Dataset items
..............................

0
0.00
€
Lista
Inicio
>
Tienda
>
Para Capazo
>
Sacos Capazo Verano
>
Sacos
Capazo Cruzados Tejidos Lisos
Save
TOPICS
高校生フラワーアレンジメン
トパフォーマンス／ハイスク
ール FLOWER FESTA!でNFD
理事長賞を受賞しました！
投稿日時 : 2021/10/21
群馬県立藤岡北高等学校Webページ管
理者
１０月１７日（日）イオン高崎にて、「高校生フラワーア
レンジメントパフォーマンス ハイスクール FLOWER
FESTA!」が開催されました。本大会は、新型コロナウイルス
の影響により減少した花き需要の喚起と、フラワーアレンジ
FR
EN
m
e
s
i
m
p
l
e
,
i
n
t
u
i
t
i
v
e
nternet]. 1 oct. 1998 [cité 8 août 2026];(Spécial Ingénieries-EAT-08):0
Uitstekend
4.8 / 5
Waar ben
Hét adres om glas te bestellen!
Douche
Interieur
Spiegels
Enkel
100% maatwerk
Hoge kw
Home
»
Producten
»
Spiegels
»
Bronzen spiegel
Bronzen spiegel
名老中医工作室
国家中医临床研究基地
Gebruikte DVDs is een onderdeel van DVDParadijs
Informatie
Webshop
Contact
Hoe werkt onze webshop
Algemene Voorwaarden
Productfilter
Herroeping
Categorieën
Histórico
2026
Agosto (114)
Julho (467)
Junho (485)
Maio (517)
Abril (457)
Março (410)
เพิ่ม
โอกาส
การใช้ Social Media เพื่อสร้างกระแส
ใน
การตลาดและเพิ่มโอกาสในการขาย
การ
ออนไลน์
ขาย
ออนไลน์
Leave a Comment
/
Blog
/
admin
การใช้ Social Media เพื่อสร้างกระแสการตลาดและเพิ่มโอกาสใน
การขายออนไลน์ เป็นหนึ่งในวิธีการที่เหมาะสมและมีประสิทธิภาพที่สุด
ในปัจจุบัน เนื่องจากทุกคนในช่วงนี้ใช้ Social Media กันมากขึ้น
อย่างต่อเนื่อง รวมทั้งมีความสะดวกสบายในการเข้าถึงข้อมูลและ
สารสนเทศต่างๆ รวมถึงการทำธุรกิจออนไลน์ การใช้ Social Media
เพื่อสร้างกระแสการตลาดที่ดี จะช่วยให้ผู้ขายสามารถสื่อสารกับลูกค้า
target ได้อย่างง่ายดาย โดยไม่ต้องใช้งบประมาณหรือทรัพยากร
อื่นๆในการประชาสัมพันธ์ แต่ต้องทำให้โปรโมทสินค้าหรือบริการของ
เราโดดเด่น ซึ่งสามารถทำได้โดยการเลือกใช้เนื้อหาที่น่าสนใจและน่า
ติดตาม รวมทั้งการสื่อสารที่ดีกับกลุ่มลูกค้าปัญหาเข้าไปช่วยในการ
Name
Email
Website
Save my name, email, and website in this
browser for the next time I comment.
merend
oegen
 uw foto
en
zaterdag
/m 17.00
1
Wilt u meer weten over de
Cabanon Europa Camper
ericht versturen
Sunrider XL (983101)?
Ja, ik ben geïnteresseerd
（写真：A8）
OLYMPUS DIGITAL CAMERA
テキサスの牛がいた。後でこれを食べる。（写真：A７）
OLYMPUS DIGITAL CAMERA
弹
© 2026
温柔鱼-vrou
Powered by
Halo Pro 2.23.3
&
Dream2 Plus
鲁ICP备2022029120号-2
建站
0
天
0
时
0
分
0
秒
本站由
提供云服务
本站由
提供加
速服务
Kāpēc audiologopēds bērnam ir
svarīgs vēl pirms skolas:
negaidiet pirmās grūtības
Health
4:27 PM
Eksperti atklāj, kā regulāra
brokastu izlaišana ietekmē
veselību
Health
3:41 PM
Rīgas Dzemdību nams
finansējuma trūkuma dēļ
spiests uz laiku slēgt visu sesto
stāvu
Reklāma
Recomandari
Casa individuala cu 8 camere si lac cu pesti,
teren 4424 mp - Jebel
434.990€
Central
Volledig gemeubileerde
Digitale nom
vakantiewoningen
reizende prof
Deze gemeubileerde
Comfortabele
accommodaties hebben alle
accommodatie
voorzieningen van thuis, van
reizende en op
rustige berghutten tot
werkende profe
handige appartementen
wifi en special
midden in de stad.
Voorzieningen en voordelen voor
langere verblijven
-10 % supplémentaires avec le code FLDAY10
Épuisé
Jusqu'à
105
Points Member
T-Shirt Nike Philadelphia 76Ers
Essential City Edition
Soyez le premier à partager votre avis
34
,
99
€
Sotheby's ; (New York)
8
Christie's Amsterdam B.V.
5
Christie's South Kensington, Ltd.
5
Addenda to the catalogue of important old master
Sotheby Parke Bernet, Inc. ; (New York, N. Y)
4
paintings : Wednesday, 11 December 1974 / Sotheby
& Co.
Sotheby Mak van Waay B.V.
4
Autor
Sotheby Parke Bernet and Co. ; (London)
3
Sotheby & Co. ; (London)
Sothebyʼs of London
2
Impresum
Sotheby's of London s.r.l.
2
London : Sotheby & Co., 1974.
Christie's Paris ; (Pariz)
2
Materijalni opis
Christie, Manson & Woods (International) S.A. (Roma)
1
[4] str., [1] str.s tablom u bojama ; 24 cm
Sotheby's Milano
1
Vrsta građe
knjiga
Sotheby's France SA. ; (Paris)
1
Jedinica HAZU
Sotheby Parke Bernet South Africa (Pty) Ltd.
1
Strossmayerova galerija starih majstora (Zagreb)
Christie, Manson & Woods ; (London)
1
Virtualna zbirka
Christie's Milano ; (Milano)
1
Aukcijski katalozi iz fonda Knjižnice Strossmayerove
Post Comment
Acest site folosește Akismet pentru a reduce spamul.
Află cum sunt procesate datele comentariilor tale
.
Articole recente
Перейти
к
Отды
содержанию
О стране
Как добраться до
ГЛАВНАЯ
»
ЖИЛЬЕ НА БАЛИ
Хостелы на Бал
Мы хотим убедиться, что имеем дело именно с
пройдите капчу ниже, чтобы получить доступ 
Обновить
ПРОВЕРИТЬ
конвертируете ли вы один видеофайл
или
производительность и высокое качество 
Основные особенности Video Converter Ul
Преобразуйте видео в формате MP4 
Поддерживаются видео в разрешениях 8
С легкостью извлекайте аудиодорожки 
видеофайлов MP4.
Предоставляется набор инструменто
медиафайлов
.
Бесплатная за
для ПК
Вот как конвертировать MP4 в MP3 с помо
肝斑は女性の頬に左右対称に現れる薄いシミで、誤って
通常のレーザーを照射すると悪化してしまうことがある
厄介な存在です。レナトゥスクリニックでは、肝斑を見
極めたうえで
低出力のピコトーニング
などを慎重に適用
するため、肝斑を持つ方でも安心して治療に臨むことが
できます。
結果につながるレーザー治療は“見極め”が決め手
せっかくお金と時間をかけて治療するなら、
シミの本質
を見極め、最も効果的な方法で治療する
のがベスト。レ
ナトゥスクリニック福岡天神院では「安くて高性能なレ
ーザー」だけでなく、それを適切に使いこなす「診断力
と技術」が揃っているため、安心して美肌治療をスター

..............................

* _TASK PROMPT_: Retrieve all lines from the data that contain the string "Save".

* _RESULT FOR THIS EXERCISE_:
Save
Save my name, email, and website in this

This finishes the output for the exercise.